> [About this exercise]
The entries below hold a line with "Does this school provide, or" and a line with "Help us keep". Return those lines and all that lie between them, exactly and only.

Recorded information: Begin

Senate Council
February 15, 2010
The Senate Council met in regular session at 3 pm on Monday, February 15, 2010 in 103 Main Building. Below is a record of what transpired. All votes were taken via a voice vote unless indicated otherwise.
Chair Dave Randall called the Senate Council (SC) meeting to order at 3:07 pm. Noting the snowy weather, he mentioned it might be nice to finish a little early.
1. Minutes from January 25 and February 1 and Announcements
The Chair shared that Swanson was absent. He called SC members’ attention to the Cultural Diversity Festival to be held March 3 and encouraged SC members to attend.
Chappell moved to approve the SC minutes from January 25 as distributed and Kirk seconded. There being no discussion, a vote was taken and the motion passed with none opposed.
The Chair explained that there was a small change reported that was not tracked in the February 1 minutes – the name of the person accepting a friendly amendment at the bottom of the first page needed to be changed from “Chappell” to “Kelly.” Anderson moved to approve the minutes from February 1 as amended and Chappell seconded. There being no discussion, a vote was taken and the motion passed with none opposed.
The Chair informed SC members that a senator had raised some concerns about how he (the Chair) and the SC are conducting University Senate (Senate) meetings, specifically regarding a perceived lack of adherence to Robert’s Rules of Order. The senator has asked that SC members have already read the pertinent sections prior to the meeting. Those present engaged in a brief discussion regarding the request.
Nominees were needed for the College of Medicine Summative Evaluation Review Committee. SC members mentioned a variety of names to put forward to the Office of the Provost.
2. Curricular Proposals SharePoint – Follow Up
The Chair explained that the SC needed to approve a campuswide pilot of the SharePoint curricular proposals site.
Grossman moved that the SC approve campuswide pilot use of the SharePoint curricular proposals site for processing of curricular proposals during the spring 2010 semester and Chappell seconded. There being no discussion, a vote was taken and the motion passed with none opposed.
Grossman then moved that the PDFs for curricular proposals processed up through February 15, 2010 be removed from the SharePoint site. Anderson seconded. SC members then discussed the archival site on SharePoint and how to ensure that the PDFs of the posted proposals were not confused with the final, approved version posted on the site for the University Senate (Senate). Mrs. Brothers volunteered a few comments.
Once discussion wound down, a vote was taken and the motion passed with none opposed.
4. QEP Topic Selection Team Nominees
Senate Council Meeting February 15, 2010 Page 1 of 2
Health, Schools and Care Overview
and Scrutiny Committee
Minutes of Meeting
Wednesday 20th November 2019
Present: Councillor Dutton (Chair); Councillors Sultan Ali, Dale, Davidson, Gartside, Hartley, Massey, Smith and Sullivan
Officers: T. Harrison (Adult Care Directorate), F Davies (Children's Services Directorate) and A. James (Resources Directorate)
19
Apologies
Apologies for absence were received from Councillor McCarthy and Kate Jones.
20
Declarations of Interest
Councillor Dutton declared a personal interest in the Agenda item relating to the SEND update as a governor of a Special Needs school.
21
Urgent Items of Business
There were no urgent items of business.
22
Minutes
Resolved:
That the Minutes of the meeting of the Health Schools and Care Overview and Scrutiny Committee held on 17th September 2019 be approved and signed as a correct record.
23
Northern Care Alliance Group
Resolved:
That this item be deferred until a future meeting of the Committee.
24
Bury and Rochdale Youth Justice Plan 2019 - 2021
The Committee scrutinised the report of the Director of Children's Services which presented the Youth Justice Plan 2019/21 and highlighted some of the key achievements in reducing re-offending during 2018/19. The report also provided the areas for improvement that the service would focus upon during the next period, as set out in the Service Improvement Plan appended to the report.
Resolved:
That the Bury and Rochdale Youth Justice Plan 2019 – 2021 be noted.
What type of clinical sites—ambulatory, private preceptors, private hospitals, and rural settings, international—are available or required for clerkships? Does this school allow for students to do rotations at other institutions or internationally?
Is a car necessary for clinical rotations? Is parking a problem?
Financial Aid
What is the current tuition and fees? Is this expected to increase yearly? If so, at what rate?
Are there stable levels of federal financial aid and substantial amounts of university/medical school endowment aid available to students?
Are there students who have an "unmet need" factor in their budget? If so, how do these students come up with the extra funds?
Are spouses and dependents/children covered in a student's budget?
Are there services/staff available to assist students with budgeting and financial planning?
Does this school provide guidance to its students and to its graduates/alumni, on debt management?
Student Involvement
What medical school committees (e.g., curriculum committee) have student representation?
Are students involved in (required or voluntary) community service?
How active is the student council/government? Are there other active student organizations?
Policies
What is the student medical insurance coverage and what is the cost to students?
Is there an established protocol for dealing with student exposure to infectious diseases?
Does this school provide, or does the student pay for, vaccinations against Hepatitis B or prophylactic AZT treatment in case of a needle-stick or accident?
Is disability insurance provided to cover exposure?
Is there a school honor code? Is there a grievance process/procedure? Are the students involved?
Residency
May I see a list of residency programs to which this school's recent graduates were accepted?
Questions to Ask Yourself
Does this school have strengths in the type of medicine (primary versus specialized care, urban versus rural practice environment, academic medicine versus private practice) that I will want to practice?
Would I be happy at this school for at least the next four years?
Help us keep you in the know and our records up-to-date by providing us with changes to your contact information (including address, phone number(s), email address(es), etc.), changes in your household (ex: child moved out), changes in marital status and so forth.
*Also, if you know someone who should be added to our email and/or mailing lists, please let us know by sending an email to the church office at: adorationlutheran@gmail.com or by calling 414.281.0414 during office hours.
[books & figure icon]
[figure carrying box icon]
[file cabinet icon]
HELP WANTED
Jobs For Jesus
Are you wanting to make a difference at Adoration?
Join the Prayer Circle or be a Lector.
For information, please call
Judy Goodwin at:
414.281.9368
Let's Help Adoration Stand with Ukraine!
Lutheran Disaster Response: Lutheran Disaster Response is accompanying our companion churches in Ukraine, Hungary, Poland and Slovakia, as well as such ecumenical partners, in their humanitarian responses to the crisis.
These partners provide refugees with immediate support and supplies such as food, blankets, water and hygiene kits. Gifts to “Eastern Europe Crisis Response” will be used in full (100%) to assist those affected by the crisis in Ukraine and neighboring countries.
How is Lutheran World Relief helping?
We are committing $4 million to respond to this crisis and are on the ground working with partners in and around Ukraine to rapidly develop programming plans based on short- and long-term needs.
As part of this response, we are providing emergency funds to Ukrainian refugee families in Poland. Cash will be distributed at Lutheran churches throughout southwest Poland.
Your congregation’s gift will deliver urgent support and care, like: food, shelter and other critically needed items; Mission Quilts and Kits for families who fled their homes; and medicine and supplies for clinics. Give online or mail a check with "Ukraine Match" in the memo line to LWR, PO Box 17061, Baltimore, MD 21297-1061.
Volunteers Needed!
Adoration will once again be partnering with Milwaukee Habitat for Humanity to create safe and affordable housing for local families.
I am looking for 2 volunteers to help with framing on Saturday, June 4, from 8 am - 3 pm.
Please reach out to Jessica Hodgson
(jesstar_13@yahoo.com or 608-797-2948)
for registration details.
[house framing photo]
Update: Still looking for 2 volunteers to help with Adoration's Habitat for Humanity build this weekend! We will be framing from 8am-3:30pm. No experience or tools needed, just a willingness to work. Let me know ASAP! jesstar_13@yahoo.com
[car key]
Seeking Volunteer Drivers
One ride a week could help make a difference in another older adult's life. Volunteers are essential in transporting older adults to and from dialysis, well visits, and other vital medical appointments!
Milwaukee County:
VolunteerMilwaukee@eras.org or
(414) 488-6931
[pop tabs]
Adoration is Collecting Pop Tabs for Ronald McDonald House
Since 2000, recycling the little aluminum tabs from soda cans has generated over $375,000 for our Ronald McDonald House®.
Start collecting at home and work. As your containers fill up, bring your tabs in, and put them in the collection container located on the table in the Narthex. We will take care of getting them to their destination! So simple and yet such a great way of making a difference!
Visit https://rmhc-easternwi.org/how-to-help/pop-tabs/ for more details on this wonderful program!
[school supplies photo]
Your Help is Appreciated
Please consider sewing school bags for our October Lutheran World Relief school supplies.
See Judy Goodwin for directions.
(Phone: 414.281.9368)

Recorded information: End

> [Reply]
Does this school provide, or does the student pay for, vaccinations against Hepatitis B or prophylactic AZT treatment in case of a needle-stick or accident?
Is disability insurance provided to cover exposure?
Is there a school honor code? Is there a grievance process/procedure? Are the students involved?
Residency
May I see a list of residency programs to which this school's recent graduates were accepted?
Questions to Ask Yourself
Does this school have strengths in the type of medicine (primary versus specialized care, urban versus rural practice environment, academic medicine versus private practice) that I will want to practice?
Would I be happy at this school for at least the next four years?
Help us keep you in the know and our records up-to-date by providing us with changes to your contact information (including address, phone number(s), email address(es), etc.), changes in your household (ex: child moved out), changes in marital status and so forth.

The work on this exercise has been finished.